Saved entries:
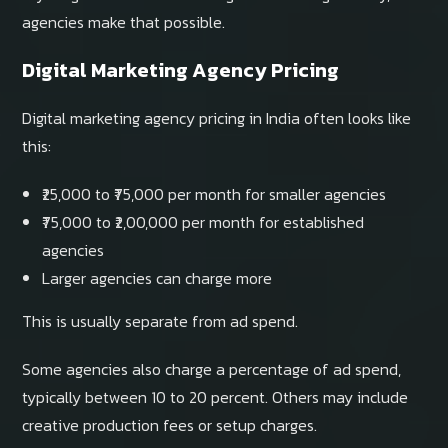
agencies make that possible.
Digital Marketing Agency Pricing
Digital marketing agency pricing in India often looks like
this:
₹25,000 to ₹75,000 per month for smaller agencies
₹75,000 to ₹2,00,000 per month for established
agencies
Larger agencies can charge more
This is usually separate from ad spend.
Some agencies also charge a percentage of ad spend,
typically between 10 to 20 percent. Others may include
creative production fees or setup charges.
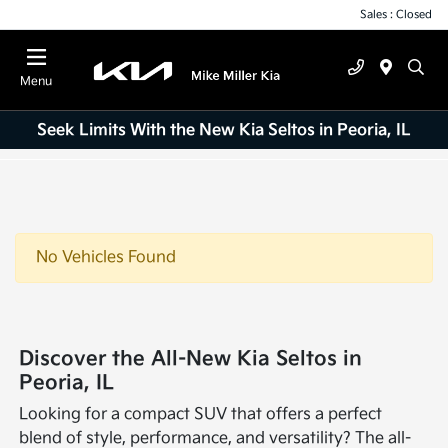
Sales : Closed
Menu
Seek Limits With the New Kia Seltos in Peoria, IL
No Vehicles Found
Discover the All-New Kia Seltos in
Peoria, IL
Looking for a compact SUV that offers a perfect
blend of style, performance, and versatility? The all-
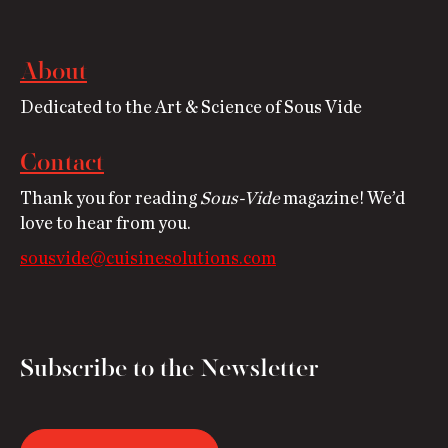
About
Dedicated to the Art & Science of Sous Vide
Contact
Thank you for reading
Sous-Vide
magazine! We’d
love to hear from you.
sousvide@cuisinesolutions.com
Subscribe to the Newsletter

- ASSIGNMENT
When copying, output the data exactly and leave out the pictures.

- ANSWER TO THIS PROBLEM
agencies make that possible.
Digital Marketing Agency Pricing
Digital marketing agency pricing in India often looks like
this:
₹25,000 to ₹75,000 per month for smaller agencies
₹75,000 to ₹2,00,000 per month for established
agencies
Larger agencies can charge more
This is usually separate from ad spend.
Some agencies also charge a percentage of ad spend,
typically between 10 to 20 percent. Others may include
creative production fees or setup charges.
Sales : Closed
Menu
Seek Limits With the New Kia Seltos in Peoria, IL
No Vehicles Found
Discover the All-New Kia Seltos in
Peoria, IL
Looking for a compact SUV that offers a perfect
blend of style, performance, and versatility? The all-
About
Dedicated to the Art & Science of Sous Vide
Contact
Thank you for reading
Sous-Vide
magazine! We’d
love to hear from you.
sousvide@cuisinesolutions.com
Subscribe to the Newsletter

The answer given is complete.